Le député socialiste Manuel Valls, le 25 mars 2010 à Evry. — G. BASSIGNAC/SIPA

Le député-maire PS d'Evry, Manuel Valls, a affirmé dimanche sur Canal+ qu'«il faut assainir les dépenses publiques» en France, mais que «la rigueur pour la rigueur ça n'a pas de sens s'il n y a pas de réforme de fond, notamment celle de la fiscalité». Alors que François Fillon a annoncé jeudi un gel des dépenses de l'Etat en valeur pendant trois ans, Manuel Valls «ne comprend pas très bien pourquoi ça vient aujourd'hui».

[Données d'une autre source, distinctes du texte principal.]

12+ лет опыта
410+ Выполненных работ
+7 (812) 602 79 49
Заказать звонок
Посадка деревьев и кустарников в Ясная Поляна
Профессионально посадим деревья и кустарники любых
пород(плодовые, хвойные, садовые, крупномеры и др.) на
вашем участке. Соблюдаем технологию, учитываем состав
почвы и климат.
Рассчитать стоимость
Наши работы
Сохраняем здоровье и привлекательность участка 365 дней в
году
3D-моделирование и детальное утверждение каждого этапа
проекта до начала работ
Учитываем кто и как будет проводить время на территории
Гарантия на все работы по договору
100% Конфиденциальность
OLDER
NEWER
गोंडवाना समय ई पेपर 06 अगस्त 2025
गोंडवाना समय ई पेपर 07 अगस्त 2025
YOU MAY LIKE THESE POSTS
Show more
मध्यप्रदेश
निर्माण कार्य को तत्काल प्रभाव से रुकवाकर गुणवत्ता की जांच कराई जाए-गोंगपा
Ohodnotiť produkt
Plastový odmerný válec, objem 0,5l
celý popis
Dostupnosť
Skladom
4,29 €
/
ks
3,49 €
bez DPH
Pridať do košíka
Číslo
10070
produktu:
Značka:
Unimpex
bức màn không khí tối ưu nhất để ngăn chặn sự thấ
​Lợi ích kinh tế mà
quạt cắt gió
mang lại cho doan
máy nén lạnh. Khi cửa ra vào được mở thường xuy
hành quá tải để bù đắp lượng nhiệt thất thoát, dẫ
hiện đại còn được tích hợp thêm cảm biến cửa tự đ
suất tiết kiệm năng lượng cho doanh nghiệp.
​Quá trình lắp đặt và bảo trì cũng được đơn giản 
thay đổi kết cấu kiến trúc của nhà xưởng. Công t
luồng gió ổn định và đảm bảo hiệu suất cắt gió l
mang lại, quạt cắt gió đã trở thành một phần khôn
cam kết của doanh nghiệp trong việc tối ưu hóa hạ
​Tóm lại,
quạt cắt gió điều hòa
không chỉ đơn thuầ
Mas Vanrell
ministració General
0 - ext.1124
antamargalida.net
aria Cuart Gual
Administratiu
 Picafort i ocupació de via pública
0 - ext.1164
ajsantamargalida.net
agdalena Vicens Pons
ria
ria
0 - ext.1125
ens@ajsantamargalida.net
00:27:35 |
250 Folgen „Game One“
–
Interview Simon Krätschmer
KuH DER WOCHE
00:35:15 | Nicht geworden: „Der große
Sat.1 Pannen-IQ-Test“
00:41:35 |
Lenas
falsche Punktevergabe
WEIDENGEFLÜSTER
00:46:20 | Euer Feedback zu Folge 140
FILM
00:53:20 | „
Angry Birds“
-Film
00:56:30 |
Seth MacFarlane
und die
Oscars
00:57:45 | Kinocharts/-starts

«Ça veut dire que pendant deux ans, trois ans, on a fait n'importe quoi sur les finances publiques, on a aggravé les déficits publics, les plus riches se sont enrichis, les plus pauvres ou les classes moyennes ont le sentiment de ne pas être pris en considération», a dit le député.

>> Le gel des dépenses est-il annonciateur d'un plan de rigueur? Notre décryptage par ici.

Il s'est prononcé pour la fixation d'un «cap» «qui allie efficacité économique, préparation de l'avenir et justice sociale», et souhaité «que l'on s'attaque aux niches fiscales», une «fusion de l'impôt sur le revenu avec la CSG» et «une réforme de la fiscalité locale» «qui est particulièrement injuste».

«Une retraite à la carte»

A propos des retraites, Manuel Valls a affirmé qu'«on ne peut pas commencer par changer l'âge légal de la retraite» car «ça va pénaliser les carrières longues les plus pénibles». Selon lui, «il faut mettre sur la table les fondements d'une réforme, une retraite à la carte, par points, qui nous permette de dépasser la question de l'âge légal, la problématique entre le public et le privé et de trouver de nouvelles ressources».

Plaidant «pour un vrai consensus entre la droite et la gauche, avec les partenaires sociaux», il a répété que «cela passe par l'allongement de la durée de cotisation». «Les Français sont prêts à des réformes (...), mais il faut aussi intégrer des éléments de justice, de santé» et ceux liés à «la dépendance, le grand âge», a-t-il conclu.